(Data extract Opens)

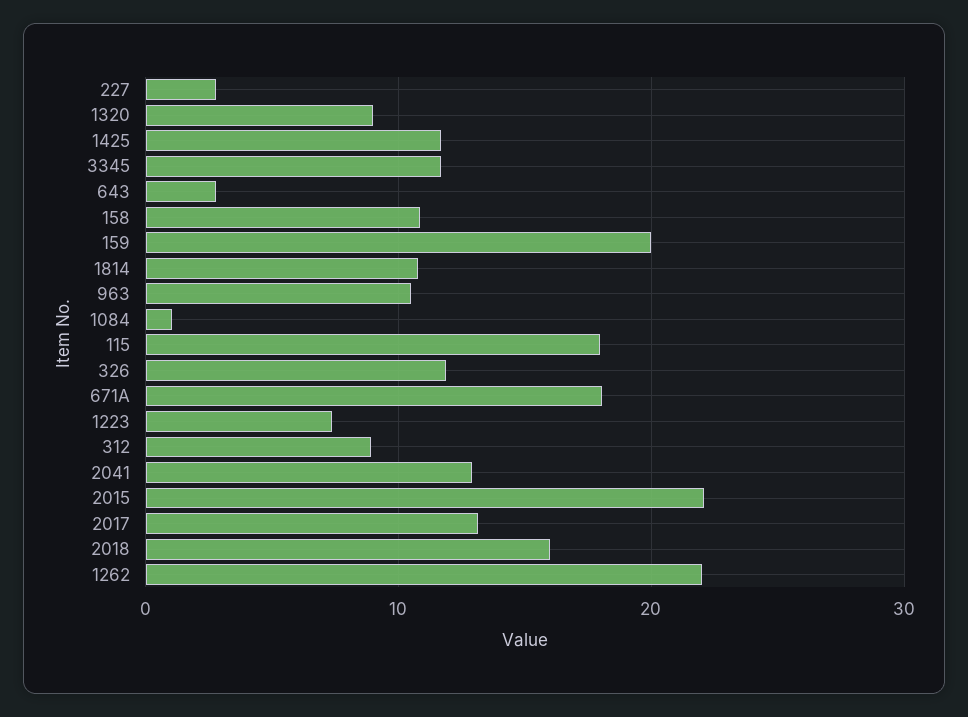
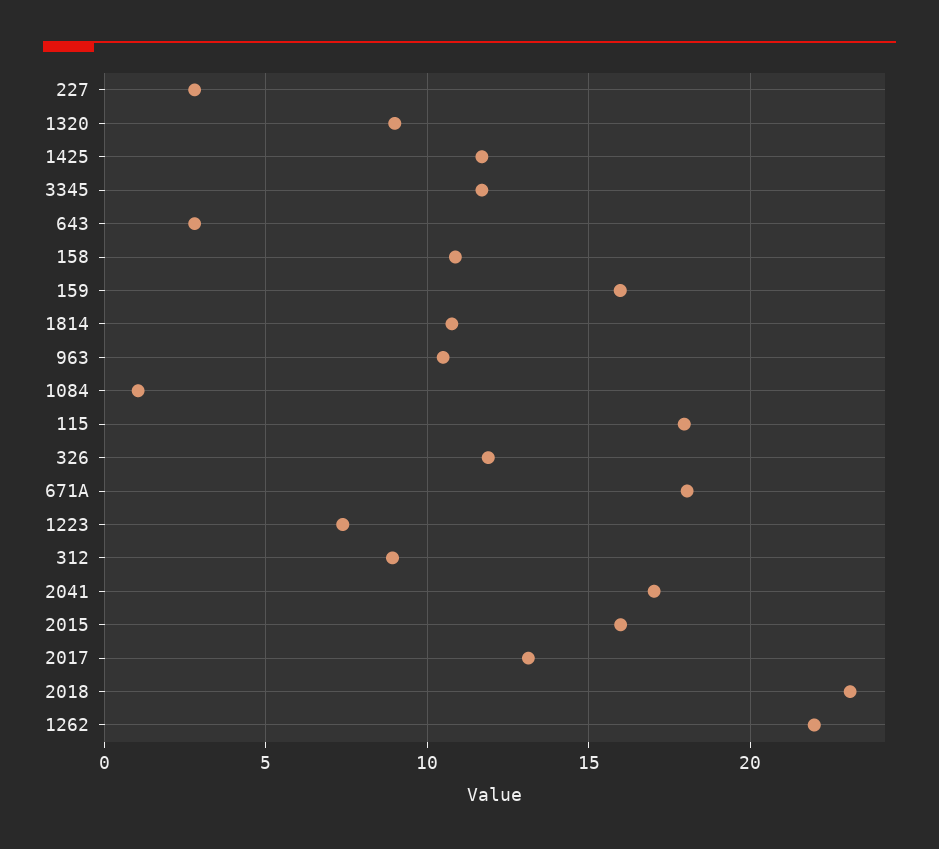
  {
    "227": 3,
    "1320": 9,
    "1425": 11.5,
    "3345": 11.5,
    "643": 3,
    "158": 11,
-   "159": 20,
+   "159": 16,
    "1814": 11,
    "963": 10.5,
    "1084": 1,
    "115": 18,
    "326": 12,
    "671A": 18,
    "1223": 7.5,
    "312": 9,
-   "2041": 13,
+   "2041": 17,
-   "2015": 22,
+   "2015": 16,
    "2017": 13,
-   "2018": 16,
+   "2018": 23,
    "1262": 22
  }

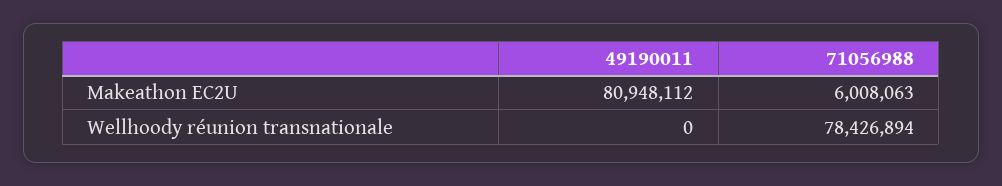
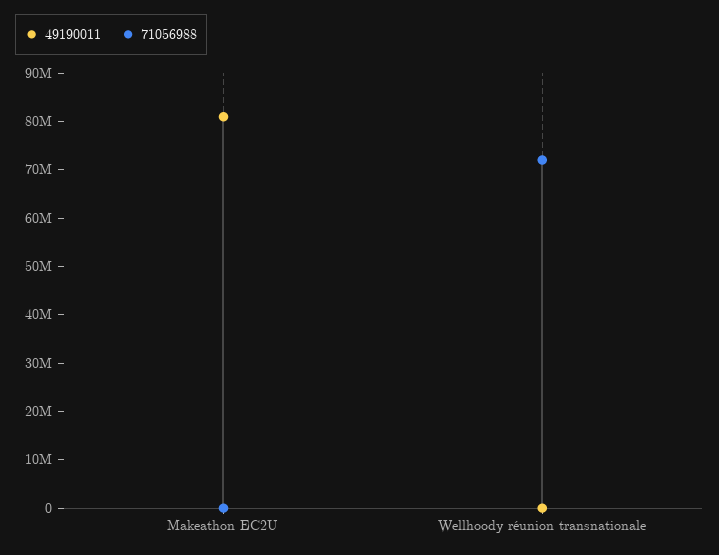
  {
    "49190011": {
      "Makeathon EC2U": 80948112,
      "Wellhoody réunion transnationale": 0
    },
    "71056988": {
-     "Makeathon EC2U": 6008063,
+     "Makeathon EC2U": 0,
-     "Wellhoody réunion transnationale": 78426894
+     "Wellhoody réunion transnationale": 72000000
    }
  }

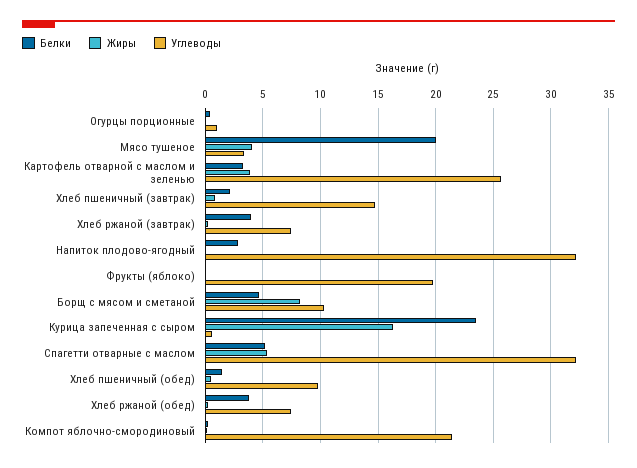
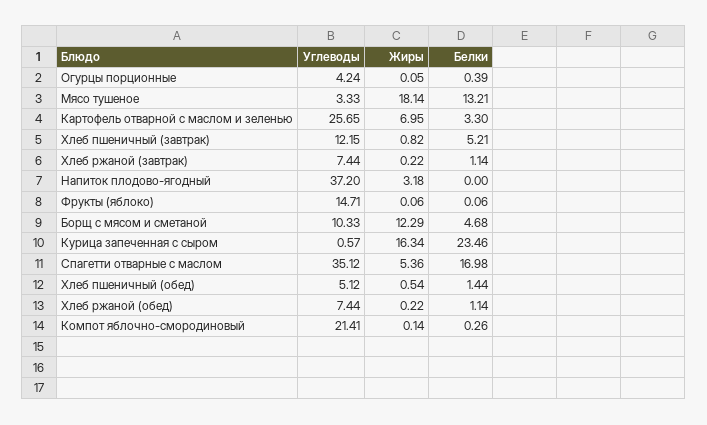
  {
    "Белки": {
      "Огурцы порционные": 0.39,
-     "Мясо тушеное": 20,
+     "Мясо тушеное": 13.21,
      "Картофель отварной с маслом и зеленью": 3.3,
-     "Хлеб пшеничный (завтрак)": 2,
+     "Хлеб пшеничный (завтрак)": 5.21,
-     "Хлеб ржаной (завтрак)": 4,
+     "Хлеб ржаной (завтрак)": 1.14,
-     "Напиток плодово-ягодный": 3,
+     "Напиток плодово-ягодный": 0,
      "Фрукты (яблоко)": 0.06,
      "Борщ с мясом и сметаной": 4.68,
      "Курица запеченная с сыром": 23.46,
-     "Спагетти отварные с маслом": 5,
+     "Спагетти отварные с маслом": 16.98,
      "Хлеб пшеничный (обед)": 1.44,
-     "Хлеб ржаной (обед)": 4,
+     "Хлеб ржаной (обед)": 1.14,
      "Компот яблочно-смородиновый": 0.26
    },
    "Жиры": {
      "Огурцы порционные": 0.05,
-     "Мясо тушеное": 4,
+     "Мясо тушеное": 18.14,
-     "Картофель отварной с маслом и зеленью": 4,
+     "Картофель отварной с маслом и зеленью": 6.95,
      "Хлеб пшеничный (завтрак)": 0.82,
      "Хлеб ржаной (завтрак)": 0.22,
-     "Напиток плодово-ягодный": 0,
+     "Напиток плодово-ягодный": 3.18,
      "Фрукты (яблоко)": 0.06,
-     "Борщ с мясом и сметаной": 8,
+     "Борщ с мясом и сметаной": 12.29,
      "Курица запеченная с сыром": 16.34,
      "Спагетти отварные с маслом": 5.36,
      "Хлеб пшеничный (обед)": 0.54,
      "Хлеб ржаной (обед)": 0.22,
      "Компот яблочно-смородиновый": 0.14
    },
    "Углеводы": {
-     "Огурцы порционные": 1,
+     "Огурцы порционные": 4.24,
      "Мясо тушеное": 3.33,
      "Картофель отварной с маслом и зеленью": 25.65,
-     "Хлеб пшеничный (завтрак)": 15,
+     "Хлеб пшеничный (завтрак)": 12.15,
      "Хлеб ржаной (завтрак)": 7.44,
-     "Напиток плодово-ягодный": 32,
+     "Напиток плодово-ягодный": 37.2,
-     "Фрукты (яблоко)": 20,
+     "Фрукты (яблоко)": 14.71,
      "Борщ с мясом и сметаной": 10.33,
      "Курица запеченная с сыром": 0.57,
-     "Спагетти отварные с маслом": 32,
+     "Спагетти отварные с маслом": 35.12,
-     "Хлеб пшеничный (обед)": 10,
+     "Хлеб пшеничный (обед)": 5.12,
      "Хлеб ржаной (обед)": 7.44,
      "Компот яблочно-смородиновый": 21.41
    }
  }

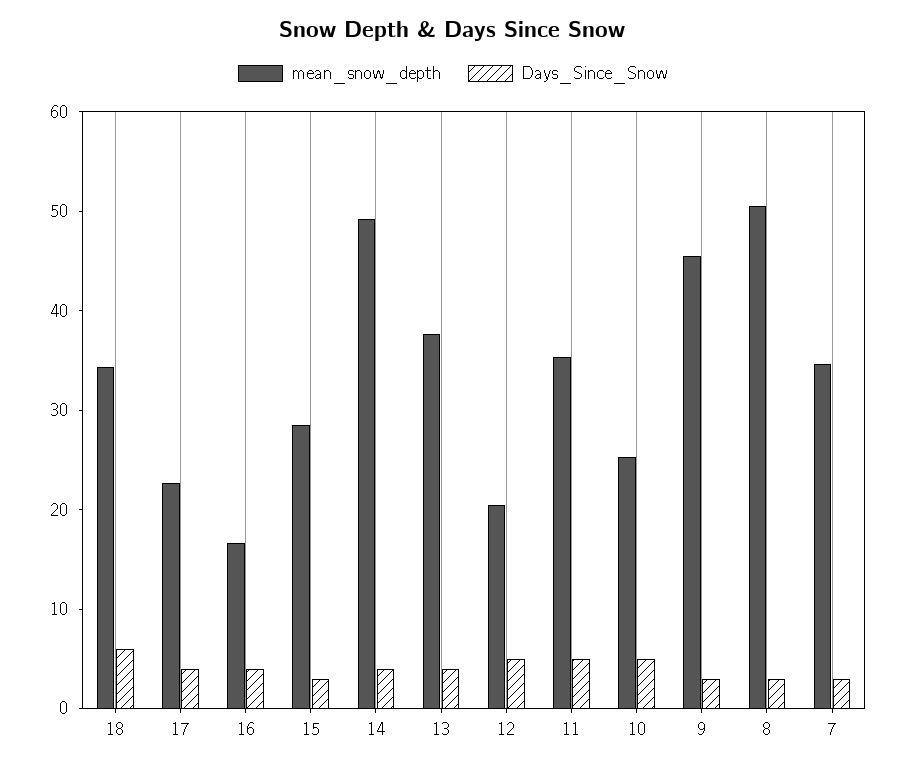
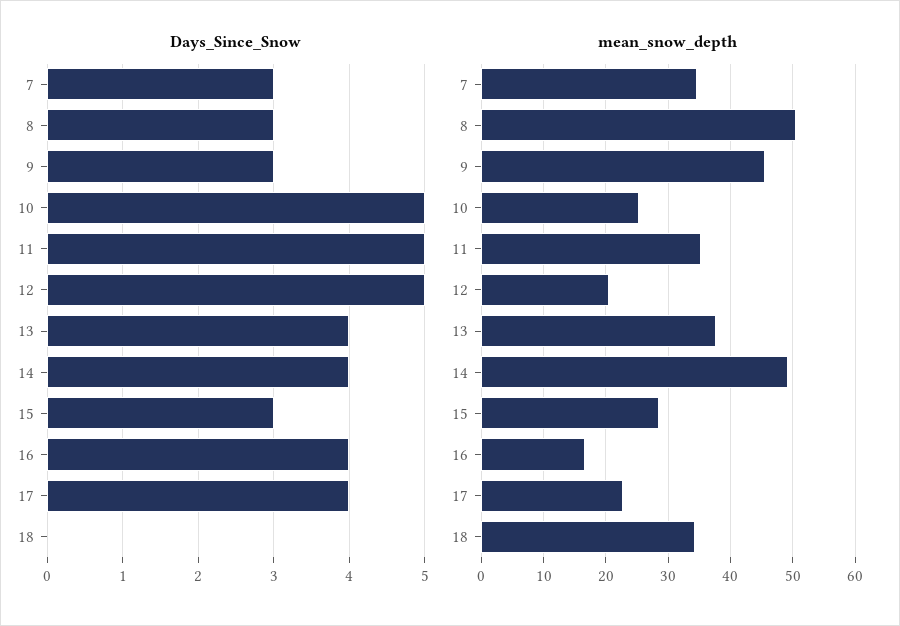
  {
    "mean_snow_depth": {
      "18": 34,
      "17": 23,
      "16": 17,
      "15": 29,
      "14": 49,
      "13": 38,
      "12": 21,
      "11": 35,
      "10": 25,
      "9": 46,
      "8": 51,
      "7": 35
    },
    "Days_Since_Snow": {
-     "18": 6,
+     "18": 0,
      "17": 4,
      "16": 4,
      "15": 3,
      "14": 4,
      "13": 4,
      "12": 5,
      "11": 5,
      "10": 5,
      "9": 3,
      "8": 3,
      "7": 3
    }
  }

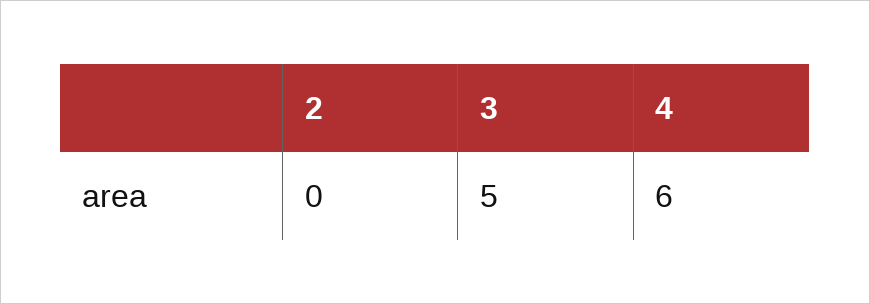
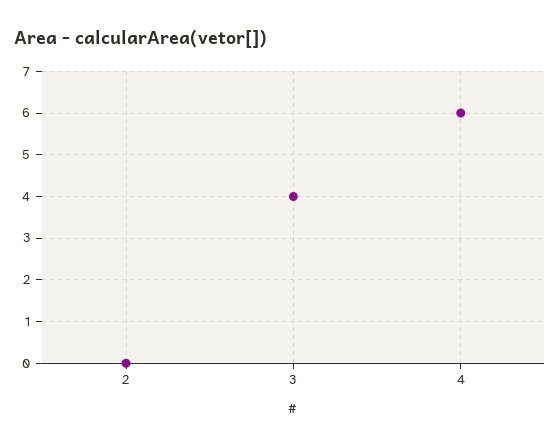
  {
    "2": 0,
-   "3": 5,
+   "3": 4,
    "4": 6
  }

(Data extract Closes)

__What you should do__
For every line of the material that holds the word "Wellhoody", make a copy.

__Answer below__
      "Wellhoody réunion transnationale": 0
-     "Wellhoody réunion transnationale": 78426894
+     "Wellhoody réunion transnationale": 72000000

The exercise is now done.